Some drama last night at CW. First, Jacqueline, the 17 year old-married-pregnant hostess whom I adore went into labor. Then, it was a painfully slow night and the kitchen boys got bored and started rooting around for cake/brownie/cookie recipes. This made all of us a little skeptical and we just waited to see what they were going to make. So they made this plate of brownies
and put it out on the counter for everyone to take one. Immediately, Autumn and I are thinking: 1. why would they make us brownies just to be nice? 2. but why would they make us pot brownies and waste their pot on us?? So no one eats the brownies. The boys act like this hurts their feelings. They mope around and complain about how they were just trying to be nice and no one trusts them to make brownies just for fun, yada yada. So Autumn finally tries one– and spits it out. Evidently, the boys thought it’d be funny to make brownies with an extra cup of salt and an extra cup of baking soda. Idiots. So a waste of otherwise perfectly good brownies. Executive Master Chef Dave would not like wasting food like that.

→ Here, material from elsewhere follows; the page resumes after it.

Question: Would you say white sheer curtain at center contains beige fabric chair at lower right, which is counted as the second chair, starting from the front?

Ok, so it’s painfully slow, right. We’re going to close early, all of my tables have cashed out, I’m cleaning up and getting ready to go– this weird couple walks in and goes back and sits in billiards. Didn’t say hi, we want a pool table, we want drinks, nothing. So I go back there and after some pleasantries and what not, they tell me they’ve just come from the tattoo parlor and before I can stop them they simultaneously lift up their shirts and show me their matching nipple piercings. These are complete strangers and I have now seen their nipples. They then order two chocolate martinis, tip me and they’re on their way. On their way out, the man is mumbling something under his breath about an escort service. I love my job.